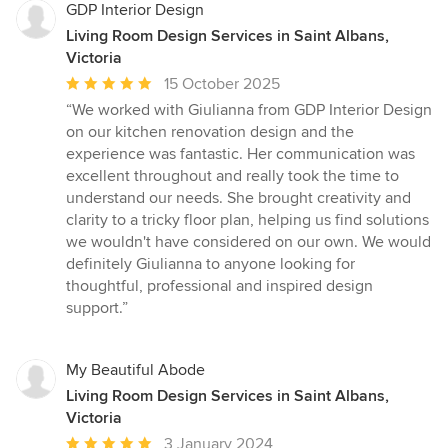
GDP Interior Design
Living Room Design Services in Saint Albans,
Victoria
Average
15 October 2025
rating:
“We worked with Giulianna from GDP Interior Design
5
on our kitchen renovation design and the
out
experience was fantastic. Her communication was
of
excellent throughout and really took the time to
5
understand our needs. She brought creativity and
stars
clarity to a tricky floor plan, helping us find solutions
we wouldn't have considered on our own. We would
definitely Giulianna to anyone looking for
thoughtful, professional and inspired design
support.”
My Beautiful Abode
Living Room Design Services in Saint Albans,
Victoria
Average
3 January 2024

* * *

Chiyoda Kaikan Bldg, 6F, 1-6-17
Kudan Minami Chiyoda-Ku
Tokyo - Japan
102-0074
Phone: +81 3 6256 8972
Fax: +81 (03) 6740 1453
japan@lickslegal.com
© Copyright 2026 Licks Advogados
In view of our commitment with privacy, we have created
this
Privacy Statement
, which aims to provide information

--

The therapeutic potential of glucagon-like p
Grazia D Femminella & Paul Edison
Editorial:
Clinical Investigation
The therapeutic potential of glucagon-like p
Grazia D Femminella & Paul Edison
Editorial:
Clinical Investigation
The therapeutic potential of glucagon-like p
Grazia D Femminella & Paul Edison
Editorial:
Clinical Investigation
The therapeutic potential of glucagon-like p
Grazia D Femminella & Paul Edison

What is needed:
Please reproduce exactly the lines in the listing above from the one containing "experience was fantastic." through the one containing "clarity to a", both included, and nothing more.

Answer to this task:
experience was fantastic. Her communication was
of
excellent throughout and really took the time to
5
understand our needs. She brought creativity and
stars
clarity to a tricky floor plan, helping us find solutions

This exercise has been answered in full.